If Muslim law is to be applied to a Muslim, the natural question that arises is: Who is a Muslim? There is a lot of difference between the viewpoint of law courts and theologians. Among theologians themselves, there are three different views on the subject:
1. a Muslim is one who believes in the unity of Allah and in the Prophethood of Muhammad;
2. everyone who believes in Kalima, i.e. there is no God but God and Prophet Muhammad is His Messenger, is a Muslim; and
3. a Muslim is one who believes not only in the above two but also conforms to certain other standards; for example, he believes in the following fivefold classification of human actions, namely—
(a) Farz—acts the omission of which is punished and the doing of which is rewarded;
(b) Mustahab—acts the doing of which is rewarded but the omission of which is not punished;
(c) Jaiz or Mubah—acts the doing of which is simply permitted and which carry neither reward nor punishment;
(d) Makruh—acts which are disapproved but are by and large valid; and
(e) Haram—acts which are expressly prohibited and punishable.

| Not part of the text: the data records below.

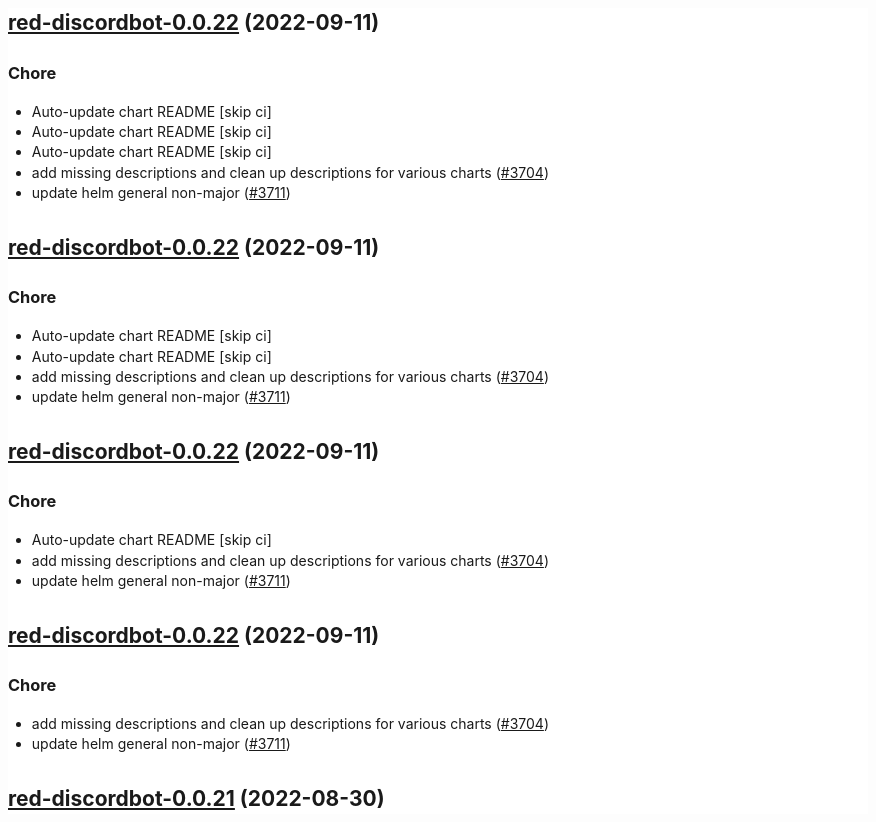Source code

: ## [red-discordbot-0.0.22](https://github.com/truecharts/charts/compare/red-discordbot-0.0.21...red-discordbot-0.0.22) (2022-09-11)

### Chore

- Auto-update chart README [skip ci]
- Auto-update chart README [skip ci]
- Auto-update chart README [skip ci]
- add missing descriptions and clean up descriptions for various charts ([#3704](https://github.com/truecharts/charts/issues/3704))
- update helm general non-major ([#3711](https://github.com/truecharts/charts/issues/3711))

## [red-discordbot-0.0.22](https://github.com/truecharts/charts/compare/red-discordbot-0.0.21...red-discordbot-0.0.22) (2022-09-11)

### Chore

- Auto-update chart README [skip ci]
- Auto-update chart README [skip ci]
- add missing descriptions and clean up descriptions for various charts ([#3704](https://github.com/truecharts/charts/issues/3704))
- update helm general non-major ([#3711](https://github.com/truecharts/charts/issues/3711))

## [red-discordbot-0.0.22](https://github.com/truecharts/charts/compare/red-discordbot-0.0.21...red-discordbot-0.0.22) (2022-09-11)

### Chore

- Auto-update chart README [skip ci]
- add missing descriptions and clean up descriptions for various charts ([#3704](https://github.com/truecharts/charts/issues/3704))
- update helm general non-major ([#3711](https://github.com/truecharts/charts/issues/3711))

## [red-discordbot-0.0.22](https://github.com/truecharts/charts/compare/red-discordbot-0.0.21...red-discordbot-0.0.22) (2022-09-11)

### Chore

- add missing descriptions and clean up descriptions for various charts ([#3704](https://github.com/truecharts/charts/issues/3704))
- update helm general non-major ([#3711](https://github.com/truecharts/charts/issues/3711))

## [red-discordbot-0.0.21](https://github.com/truecharts/charts/compare/red-discordbot-0.0.19...red-discordbot-0.0.21) (2022-08-30)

The term ‘Muslim’ means submission. A Muslim is a person who follows Islam. Muslim law applies to a born Muslim or a person who is a convert Muslim. A Muslim is one, who believes in the mission of Muhammad (PBUH) as a prophet or one who says that there is one God and that Muhammad is his Prophet.
In other words any person who professes the religion of Islam, in other words, accepts the unity of God and the Prophetic character of Muhammad is a Muslim.
In Azima Bibi v Munshi Shamlanand (AIR 1912), it was observed that a child born out of a Muslim couple would be a Muslim, even if he by choice goes to a Hindu temple. The person would be a Muslim, till the time he does not renounce his religion and converts to another religion.
In Bhaiya Sher Bahadur v Bhaiya Ganga Bakhsh Singh (AIR 1914), it was held that if a Muslim women has a child from a Hindu man but the child from the time he was brought up as a Hindu then in this case he would be called a Hindu. So the right to convert is given under the article 25 under the Constitution of India, which guarantees every citizen of India freedom to practice, profess and propagate one’s religion.
The Supreme court in Sarla Mudgal v Union of India (AIR 1995) and Lily Thomas v The Union of India(AIR 2000), has held that if a Hindu married man converts to Islam just because of the reason so as to marry a second time then it will be void and he will be punished the section 494 of the IPC for committing bigamy. Thus, it may be said that a Muslim is one who beliefs in the mission of Muhammad as the Prophet PBUH and one who says that there is one God and Muhammad PBUH is his prophet.
According to Shariah, a child born of parents either of whom is, or both of whom are Muslims, is presumed to be a Muslim. In India, however, a child born of a Muslim father is presumed to be a Muslim, but not a child of a Muslim mother and non-Muslim father, as was held by the Privy Council in Helen Skinner v. Sophia Evelina Orde2′, and by the Oudh High Court in Mohd. Azim Khan v. Saadat AH Khan.
A Muslim remains a Muslim unless he renounces Islam. A non-Muslim may embrace Islam and become a Muslim by conversion. It is not necessary to go into the motives of the convert, because there is no test or gauge to determine the sincerity of religious belief.
References :
Syed Khalid Rashid, Muslim Law ( Eastern Book Company, Lucknow, 6th Edition, 2020 ).